Tidak hanya berhenti disitu, Gereja juga menaruh perhatiannya pada komunikasi di dalam dan oleh Gereja sendiri. Gereja sadar akan manfaat dan keuntungan media komunikasi sosial yang dibawaserta dari kekuatan internet. Ada pertukaran berita tentang peristiwa, gagasan dan tokoh keagamaan di dalamnya. Media ini memungkinkan orang untuk berevangelisasi, berkatekese bahkan beribadah. Ia pun tampil memberi akses pada sumber-sumber penting keagamaan, yakni tempat ziarah, perpustakaan, dokumen dan tulisan lainnya. Namun serentak disadari pula ia turut mewarnai komunikasi warga Gereja dalam memberi informasi, pandangan dan membagikan pengalaman secara langsung, seketika dan menjangkau khalayak umum.

Efek yang ditimbulkan dari cara orang dan pelbagai kalangan di dalam Gereja memanfaatkan, mengisi dan menyebarkan berita tak segera pula dapat dikontrol atau dikendalikan, entahkan berbuah manis bagi evangelisasi atau justru sebaliknya membatalkan niat baik dan jalan mulus Gereja menjadi terang dan garam dunia.

Menyadari realitas ini, pendidikan dan pelatihan mengenai internet harus menjadi bagian dari program komprehensif pendidikan bermedia yang tersedia bagi para anggota Gereja.

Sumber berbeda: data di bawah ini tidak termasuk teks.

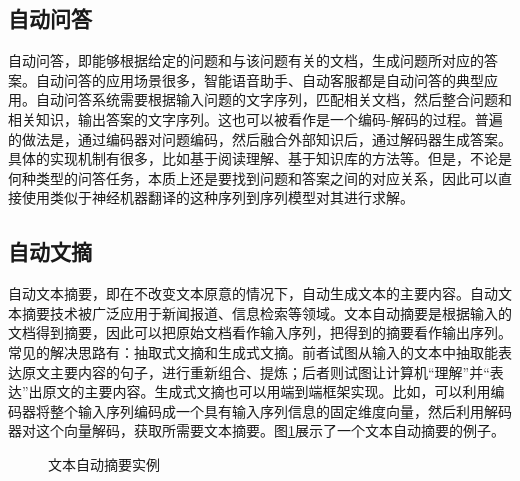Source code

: 
\subsection{自动问答}

\parinterval 自动问答，即能够根据给定的问题和与该问题有关的文档，生成问题所对应的答案。自动问答的应用场景很多，智能语音助手、自动客服都是自动问答的典型应用。自动问答系统需要根据输入问题的文字序列，匹配相关文档，然后整合问题和相关知识，输出答案的文字序列。这也可以被看作是一个编码-解码的过程。普遍的做法是，通过编码器对问题编码，然后融合外部知识后，通过解码器生成答案。具体的实现机制有很多，比如基于阅读理解、基于知识库的方法等。但是，不论是何种类型的问答任务，本质上还是要找到问题和答案之间的对应关系，因此可以直接使用类似于神经机器翻译的这种序列到序列模型对其进行求解。


\subsection{自动文摘}
\parinterval 自动文本摘要，即在不改变文本原意的情况下，自动生成文本的主要内容。自动文本摘要技术被广泛应用于新闻报道、信息检索等领域。文本自动摘要是根据输入的文档得到摘要，因此可以把原始文档看作输入序列，把得到的摘要看作输出序列。常见的解决思路有：抽取式文摘和生成式文摘。前者试图从输入的文本中抽取能表达原文主要内容的句子，进行重新组合、提炼；后者则试图让计算机``理解''并``表达''出原文的主要内容。生成式文摘也可以用端到端框架实现。比如，可以利用编码器将整个输入序列编码成一个具有输入序列信息的固定维度向量，然后利用解码器对这个向量解码，获取所需要文本摘要\cite{DBLP:journals/corr/RushCW15}。图\ref{fig:6-57}展示了一个文本自动摘要的例子\cite{DBLP:journals/corr/PaulusXS17}。

\begin{figure}[htp]
    \centering

\caption{文本自动摘要实例}
   \label{fig:6-57}
\end{figure}




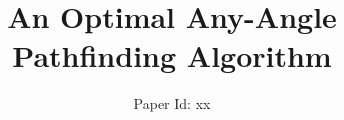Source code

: \documentclass{article}
\begin{document}
\title{An Optimal Any-Angle Pathfinding Algorithm}
\author{Paper Id: xx}

\maketitle











\end{document}
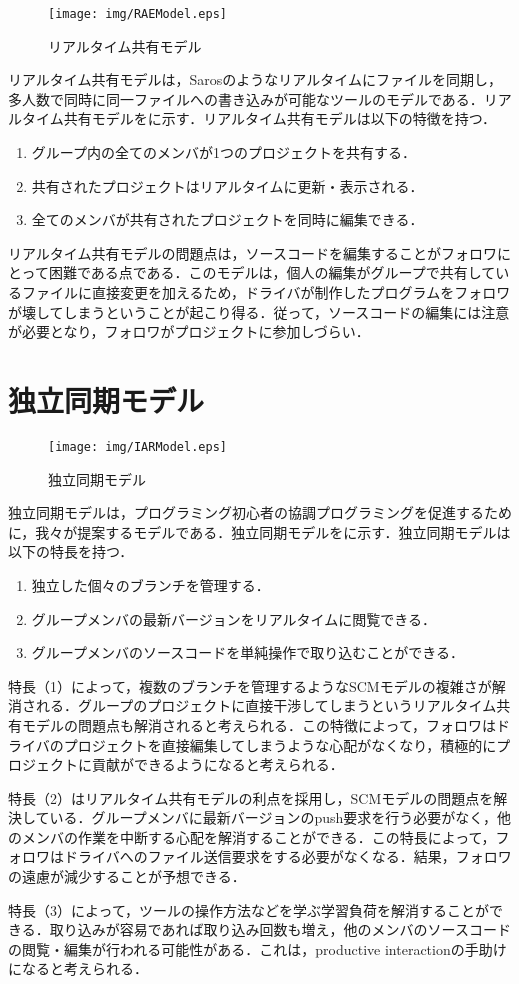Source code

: \begin{figure}[h]
	\centering
	\texttt{[image: img/RAEModel.eps]}
	\caption{リアルタイム共有モデル}
	\label{fig:RAEModel}
\end{figure}

リアルタイム共有モデルは，Sarosのようなリアルタイムにファイルを同期し，多人数で同時に同一ファイルへの書き込みが可能なツールのモデルである．リアルタイム共有モデルをに示す．リアルタイム共有モデルは以下の特徴を持つ．

\begin{enumerate}
	\item グループ内の全てのメンバが1つのプロジェクトを共有する．
	\item 共有されたプロジェクトはリアルタイムに更新・表示される．
	\item 全てのメンバが共有されたプロジェクトを同時に編集できる．
\end{enumerate}

リアルタイム共有モデルの問題点は，ソースコードを編集することがフォロワにとって困難である点である．このモデルは，個人の編集がグループで共有しているファイルに直接変更を加えるため，ドライバが制作したプログラムをフォロワが壊してしまうということが起こり得る．従って，ソースコードの編集には注意が必要となり，フォロワがプロジェクトに参加しづらい．


\section{独立同期モデル}

\begin{figure}[h]
	\centering
	\texttt{[image: img/IARModel.eps]}
	\caption{独立同期モデル}
	\label{fig:IARModel}
\end{figure}

独立同期モデルは，プログラミング初心者の協調プログラミングを促進するために，我々が提案するモデルである．独立同期モデルをに示す．独立同期モデルは以下の特長を持つ．

\begin{enumerate}
	\item 独立した個々のブランチを管理する．
	\item グループメンバの最新バージョンをリアルタイムに閲覧できる．
	\item グループメンバのソースコードを単純操作で取り込むことができる．
\end{enumerate}

特長（1）によって，複数のブランチを管理するようなSCMモデルの複雑さが解消される．グループのプロジェクトに直接干渉してしまうというリアルタイム共有モデルの問題点も解消されると考えられる．この特徴によって，フォロワはドライバのプロジェクトを直接編集してしまうような心配がなくなり，積極的にプロジェクトに貢献ができるようになると考えられる．

特長（2）はリアルタイム共有モデルの利点を採用し，SCMモデルの問題点を解決している．グループメンバに最新バージョンのpush要求を行う必要がなく，他のメンバの作業を中断する心配を解消することができる．この特長によって，フォロワはドライバへのファイル送信要求をする必要がなくなる．結果，フォロワの遠慮が減少することが予想できる．

特長（3）によって，ツールの操作方法などを学ぶ学習負荷を解消することができる．取り込みが容易であれば取り込み回数も増え，他のメンバのソースコードの閲覧・編集が行われる可能性がある．これは，productive interactionの手助けになると考えられる．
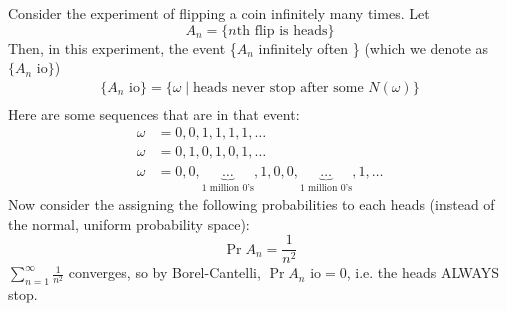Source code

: \begin{example} 
    Consider the experiment of flipping a coin infinitely many times. Let
    \[ A_n = \{ \text{$n$th flip is heads} \} \]
    Then, in this experiment, the event \{$A_n$ infinitely often \} (which we denote as
    $\{A_n \text{ io}\}$)
    \begin{align*}
        \{A_n \text{ io} \} = \{ \omega \mid \text{heads never stop after some $N(\omega)$} \} \\
    \end{align*}
    Here are some sequences that are in that event:
    \begin{align*}
        \omega &= 0, 0, 1, 1, 1, 1, \dots \\
        \omega &= 0, 1, 0, 1, 0, 1, \dots \\
        \omega &= 0, 0, \underbrace{\dots}_{\text{1 million 0's}}, 1, 0, 0, \underbrace{\dots}_{\text{1 million 0's}}, 1, \dots
    \end{align*}
    Now consider the assigning the following probabilities to each heads (instead of the normal, uniform probability space):
    \[ \Pr{A_n} = \frac{1}{n^2} \]
    \(\sum_{n = 1}^{\infty} \frac{1}{n^2}\) converges, so by Borel-Cantelli, $\Pr{A_n \text{ io}} = 0$, i.e.
    the heads ALWAYS stop.
\end{example}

Selain terus meningkatkan kemahiran menggunakan media, warga Gereja dibekali rambu-rambu kebijaksanaan etis dalam bermedia: Yang narsistik memutar haluan untuk bersibuk ria dulu mewartakan Tuhan dan kebaikanNya, yang berkonflik menghentikan perang urat saraf destruktif sosial dan mengutamakan damai, yang suka menyebarkan hoaks dan ajaran sesat kembali mempropagandakan nilai kebenaran sejati yang terus dipelihara dalam Ajaran Gereja (Magisterium) dan yang suka memanfaatkan media untuk menebar kekerasan verbalis penuh cacian dan hujatan bertobat mewartakan kasih dari pantulan kata-kata yang ia tulis pada dinding statusnya serta bahkan makin meminimalisir warga Gereja untuk tidak salah kaprah memberi like, menulis comment dan mensubscribe muatan berita yang tidak mendidik dan meresahkan.

Oleh karena jangkauan internet ini telah melibas semua lapisan sosial, maka concern atas kebutuhan dan persoalan ini bukan hanya nyata pada program-program Komsos pusat ke daerah-daerah, melainkan harus nyata pula pada program komsos lembaga gerejani dari level Keuskupan, Wilayah dan Paroki yang tanggap, peka dan antusias melihat persoalan dan kebutuhan komunikasi warga Gereja ini dalam kemasan program pelatihan yang berkwalitas secara kontinu.